The following morning, just after breakfast, while everyone is still gathered together. a neighbor from two farms down the narrow dirt road knocks on the kitchen door and Aunt Consolata invites her in.

AUNT CONSOLATA: Ciao, Lucia. What you bring?

After the two women chat for a couple of minutes, now totally in Italian, Dad translates for Mom as the rest of the family listen in dead silence.

DAD:  It seems my aunt's neighbor has brought a huge pot of minestrone soup for you. She prepared it last night, as soon as she heard about your distressing condition. She says to tell you that her soup always works and that they all hope you are feeling better soon.
MOM: (in a high-pitched voice) They? Who are They? And how did she even find out about my personal condition?

DAD: Could have been someone working at the pharmacy or maybe a customer who overheard us speaking with the pharmacist. This is a small farming village; word spreads and it spreads fast.

Later, at lunch time, which, in Italy, is really more like dinner, Mom starts eating a second serving of minestrone ladled into her bowl by Aunt Consolata.
All eyes around the super-long dining room table watch expectantly.

AUNT CONSOLATA:  Mangiare, mangiare.
MOM:  I am eating. I only put my spoon down for a few seconds to catch my breath.
AUNT CONSOLATA:  You get stordito if too long stitico.

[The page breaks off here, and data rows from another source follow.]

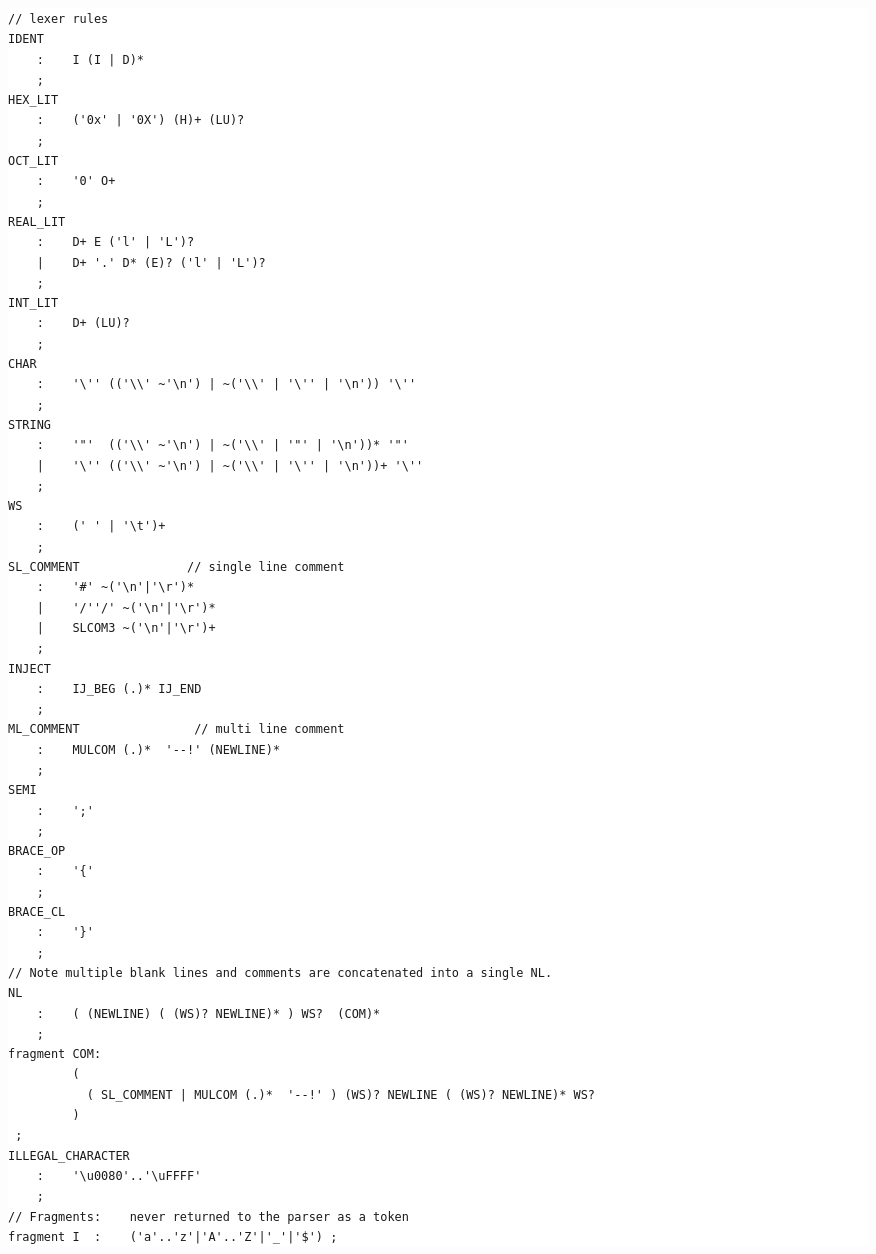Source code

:     // lexer rules
    IDENT
        :    I (I | D)*
        ;
    HEX_LIT
        :    ('0x' | '0X') (H)+ (LU)?
        ;
    OCT_LIT
        :    '0' O+
        ;
    REAL_LIT
        :    D+ E ('l' | 'L')?
        |    D+ '.' D* (E)? ('l' | 'L')?
        ;
    INT_LIT
        :    D+ (LU)? 
        ;    
    CHAR
        :    '\'' (('\\' ~'\n') | ~('\\' | '\'' | '\n')) '\''
        ;
    STRING
        :    '"'  (('\\' ~'\n') | ~('\\' | '"' | '\n'))* '"'
        |    '\'' (('\\' ~'\n') | ~('\\' | '\'' | '\n'))+ '\''
        ;
    WS
        :    (' ' | '\t')+ 
        ;
    SL_COMMENT               // single line comment
        :    '#' ~('\n'|'\r')*  
        |    '/''/' ~('\n'|'\r')*   
        |    SLCOM3 ~('\n'|'\r')+  
        ;
    INJECT
        :    IJ_BEG (.)* IJ_END
        ;
    ML_COMMENT                // multi line comment
        :    MULCOM (.)*  '--!' (NEWLINE)* 
        ;
    SEMI
        :    ';'
        ;
    BRACE_OP
        :    '{'
        ;
    BRACE_CL
        :    '}'   
        ;
    // Note multiple blank lines and comments are concatenated into a single NL. 
    NL   
        :    ( (NEWLINE) ( (WS)? NEWLINE)* ) WS?  (COM)*
        ;
    fragment COM:
             (
               ( SL_COMMENT | MULCOM (.)*  '--!' ) (WS)? NEWLINE ( (WS)? NEWLINE)* WS?
             )
     ;
    ILLEGAL_CHARACTER
        :    '\u0080'..'\uFFFF'
        ;
    // Fragments:    never returned to the parser as a token
    fragment I  :    ('a'..'z'|'A'..'Z'|'_'|'$') ;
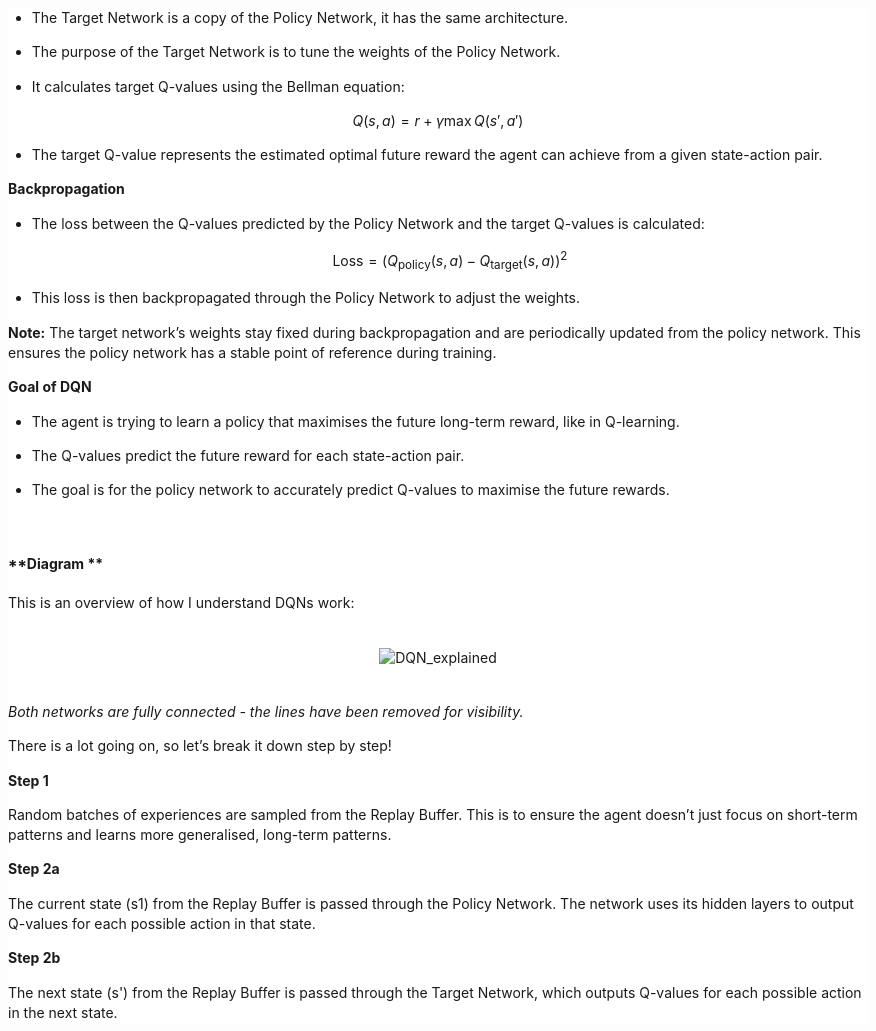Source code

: -	The Target Network is a copy of the Policy Network, it has the same architecture.
  
-	The purpose of the Target Network is to tune the weights of the Policy Network.
  
-	It calculates target Q-values using the Bellman equation:
 
  $$ Q(s, a) = r + \gamma \max Q(s', a') $$

-	The target Q-value represents the estimated optimal future reward the agent can achieve from a given state-action pair. 

**Backpropagation**

-	The loss between the Q-values predicted by the Policy Network and the target Q-values is calculated:

 	$$ \text{Loss} = (Q_{\text{policy}}(s, a) - Q_{\text{target}}(s, a))^2 $$

-	This loss is then backpropagated through the Policy Network to adjust the weights.

**Note:** The target network’s weights stay fixed during backpropagation and are periodically updated from the policy network. This ensures the policy network has a stable point of reference during training.

**Goal of DQN**

-	The agent is trying to learn a policy that maximises the future long-term reward, like in Q-learning.
  
-	The Q-values predict the future reward for each state-action pair.
  
-	The goal is for the policy network to accurately predict Q-values to maximise the future rewards.

<br>

#### **Diagram **

This is an overview of how I understand DQNs work:

<div style="text-align: center;">
  <img src="{{ site.baseurl }}/assets/trick-or-retreat/phase_3/DQN_explained_diagram.png" alt="DQN_explained" style="max-width: 100%; height: auto; margin: 20px 0;">
</div>

_Both networks are fully connected - the lines have been removed for visibility._

There is a lot going on, so let’s break it down step by step!

**Step 1**

Random batches of experiences are sampled from the Replay Buffer. This is to ensure the agent doesn’t just focus on short-term patterns and learns more generalised, long-term patterns. 

**Step 2a**

The current state (s1) from the Replay Buffer is passed through the Policy Network. The network uses its hidden layers to output Q-values for each possible action in that state.

**Step 2b**

The next state (s') from the Replay Buffer is passed through the Target Network, which outputs Q-values for each possible action in the next state.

DAD:  She says you will get lethargic if you are constipated for too long.
MOM: Everyone's waiting to see if I suddenly bolt from this table.  I have never in my entire life been so embarrassed and humiliated.
DAD:  No, no, they're just concerned.

SCENE 3


That evening, all the relatives are gathered in the living room, chatting and laughing. The decibel level is high. Mom gets up from the sofa, during a moment when no one is paying the least attention to her, and tiptoes down the hallway toward the bathroom. Alas, at the sound of loud flushing emanating from the pull-string toilet, all conversation ceases and everyone looks straight at Mom as she reenters the living room.

UNCLE AGAPETO:  Che cosa?
As Mom signals thumbs down, condolences fly around the room.

"Oh, too bad."
"So sorry, Mary."
Povero Stomaco!"
Others shake their heads.
ANNA: (the wife of one of Dad's cousins) The owner of that cute little fabric shop, you know, the one near the pharmacy? Well, she told me when I was in there today that the best thing to be done is lots of walking and plenty of liquids.

SCENE 4

The following night. The entire family is gathered for the last time in the living room since Mom and Dad will be leaving the next morning. Dad and his cousins are reveling in childhood memories.
Suddenly, Mom gets up to use the bathroom. All eyes follow her.
A few minutes pass. The toilet flushes. Head held high, Mom struts into the living room.

DAD: Well? Any good news?
MOM: (triumphantly) Yes! Si! Finalmente!

All Dad's relatives burst out in joyful laughter.
A few start singing.
A couple pat her on the back.

Uncle Agapeto pours the wine.

AUNT CONSOLATA: Congratulazione!
 


Comments

Beth Giordanni
01/13/2014 6:06pm

What a good idea to put this story into the form of a one-act play!
I laughed as I read each of the scenes and I really had the feeling I was there with your mom as she conquered her embarrassing condition.

Reply
Frank Stevenson
03/04/2014 4:17pm

Extremely funny! Ever thought of becoming a playwright?!

Reply
Jake N.
05/12/2014 4:48pm

Your use of the 4 Italian words starting with an "s" is masterful: Stordito, Stomaco, Stitichezza, Stitico.